Campaign Pack A2: Sydney The Wilderness Campaign is a supplement published by Fantasy Games Unlimited (FGU) in 1984 for the post-apocalyptic role-playing game Aftermath!.

==Description==
Aftermath! describes a post-apocalyptic world following a world-wide plague and nuclear war. The 1982 supplement Scenario Pack A1: Operation Morpheus described how the player characters awoke from cryogenic sleep to find themselves in a savage Australia similar to Mad Max. Campaign Pack A2: Sydney The Wilderness Campaign continues this storyline, describing the causes of the Ruin, details of the University of Sydney, and the current state of the city of Sydney. The book moves the campaign plotline forward, and also details various denizens of the city and the bands of survivors in the outlands surrounding the city. It is designed as a pack for the gamemaster to start campaign, and contains information about the current political state of the world, which can be provided to the player characters bit by bit as they interact with non-player characters.

==Publication history==
FGU published Aftermath! in 1981, and followed that the next year with the Operation Morpheus supplement.

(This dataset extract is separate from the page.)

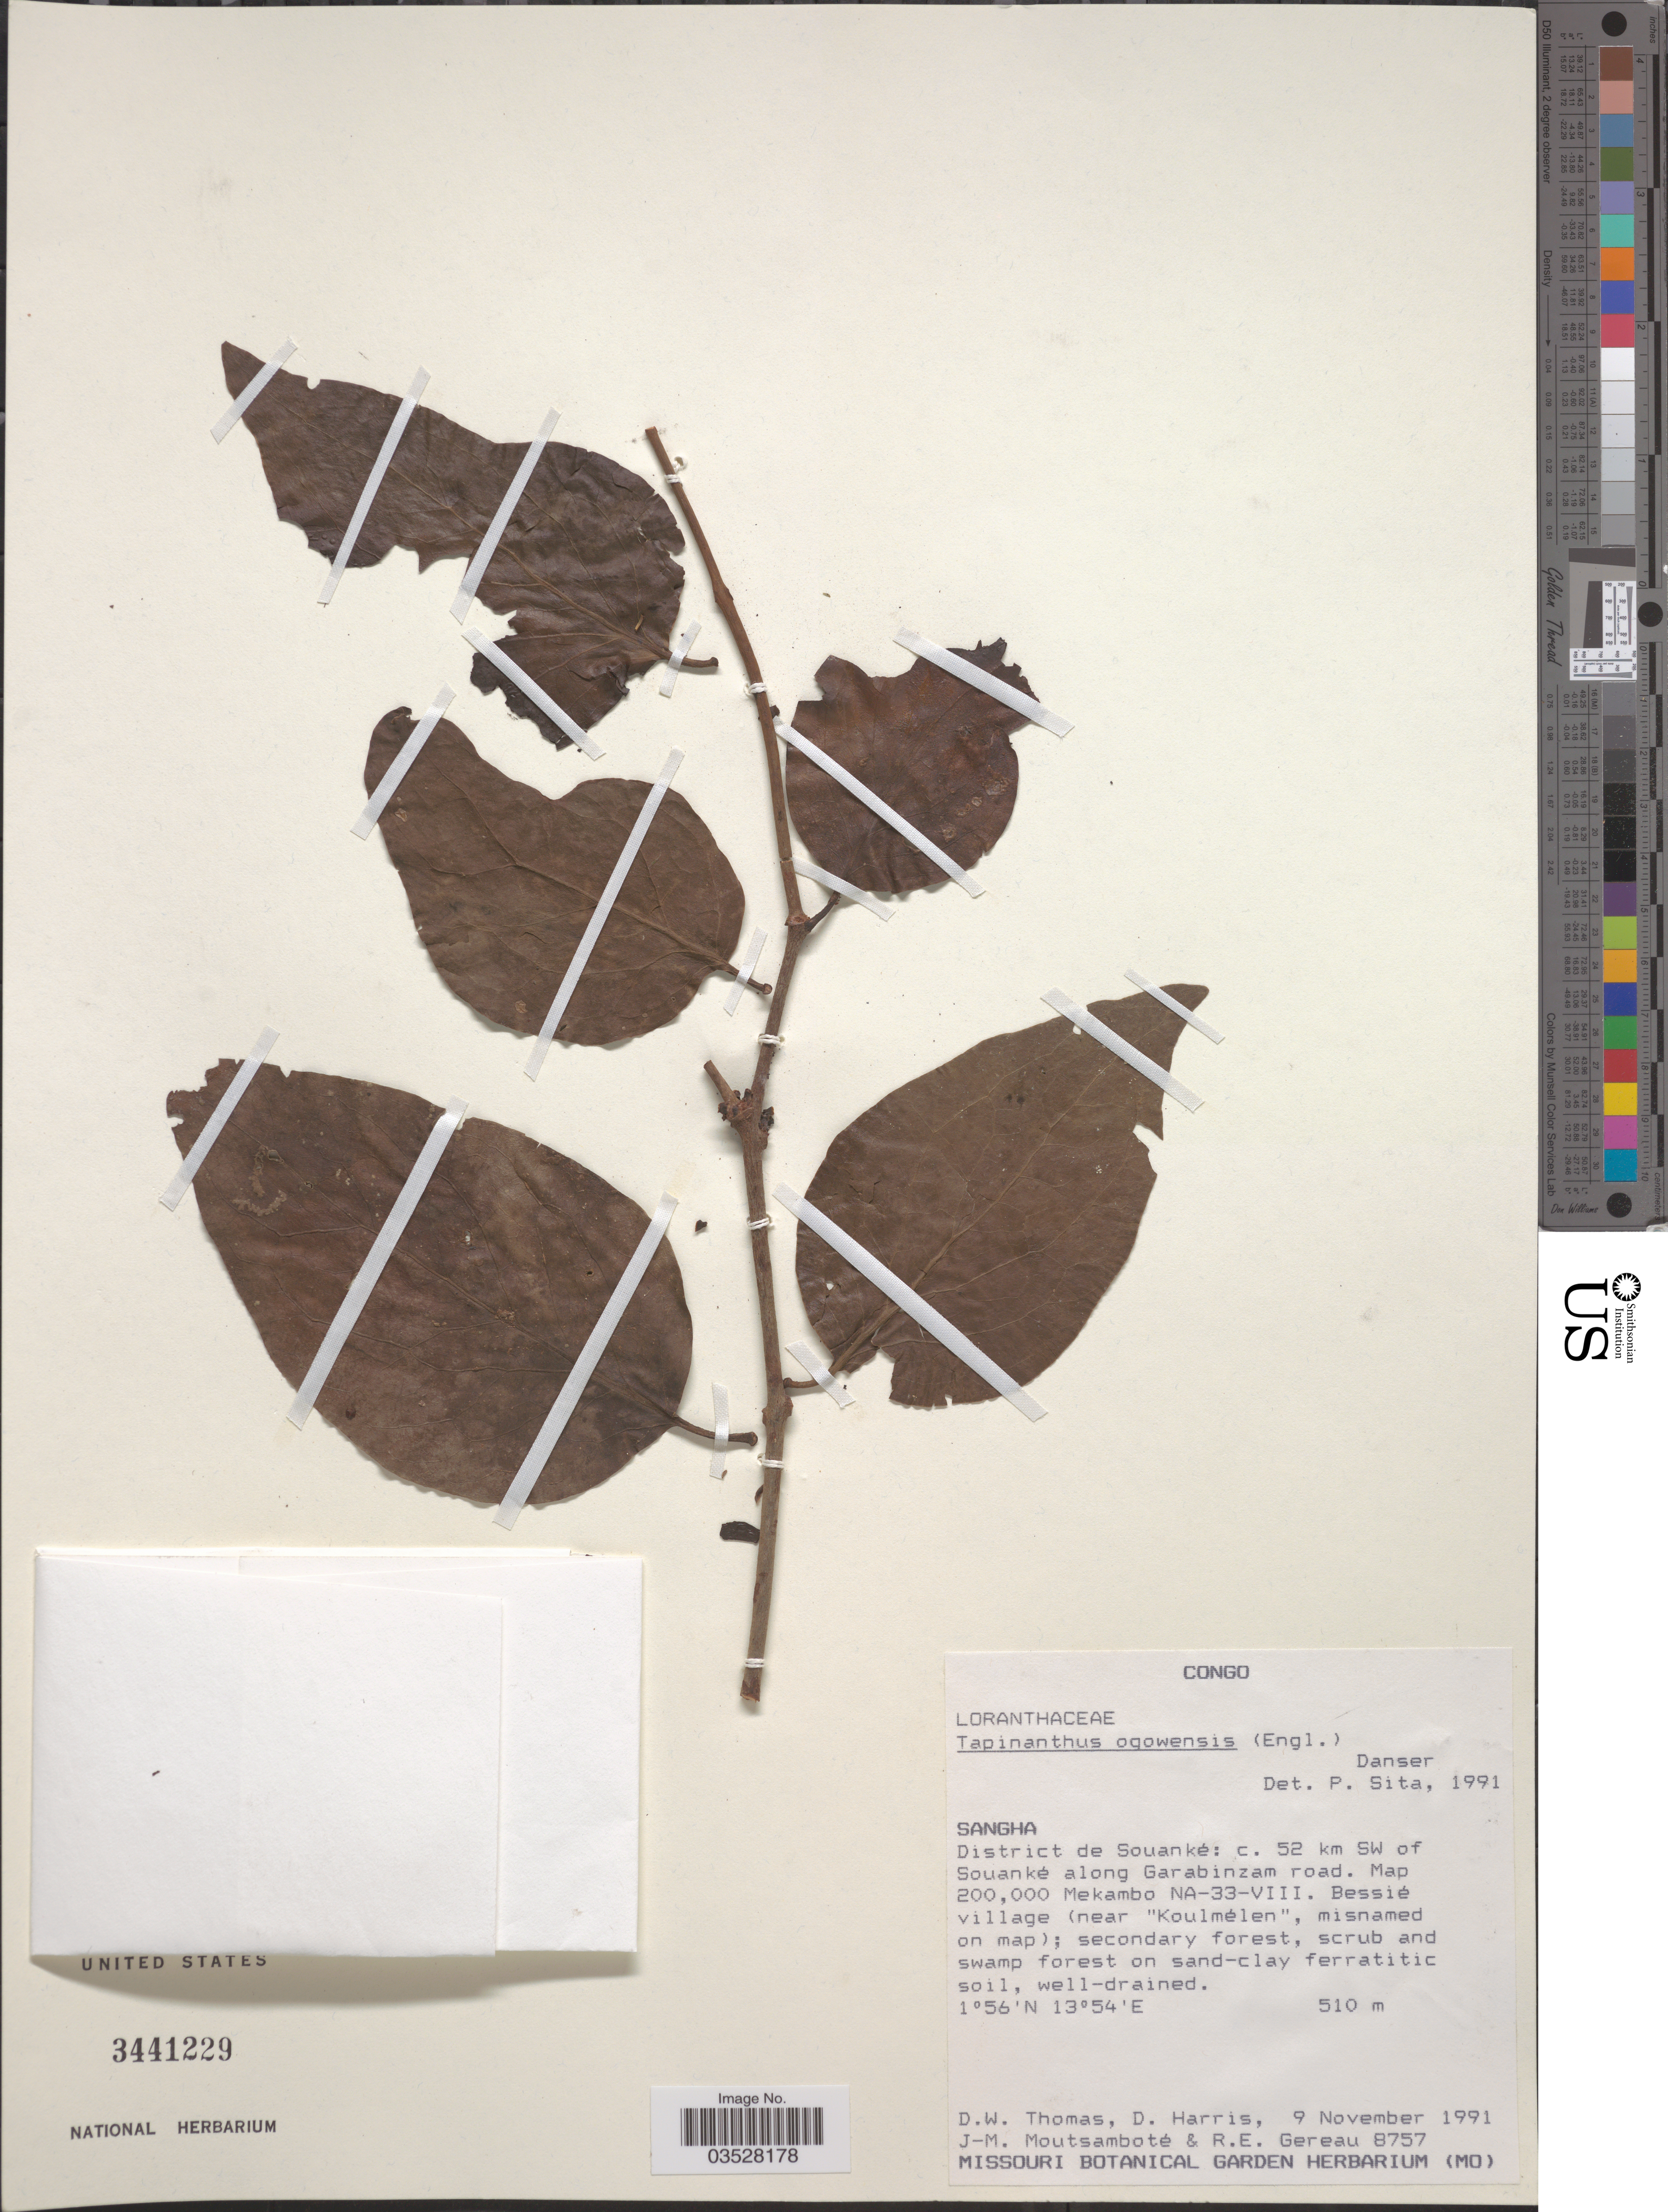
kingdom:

In 1984. FGU published the sequel Sydney: The Wilderness Campaign, a 52-page softcover book written by Phil McGregor, with interior illustrations by Liz Danforth and cover art by Bob Charrette.

==Reception==
In Issue 20 of Imagine (November 1984), Chris Baylis found the book was "full of useful ideas and suggestions." He did note that many of the listed encounters were "deadly", although he thought they might "raise a giggle when first met", citing in particular "machine-gun toting rabbits." Baylis liked the emphasis on role-playing over combat, and concluded, "Since Aftermath! depends more on negotiating and problem-solving than on shooting straight, [Sydney] should become a useful aid to all referees."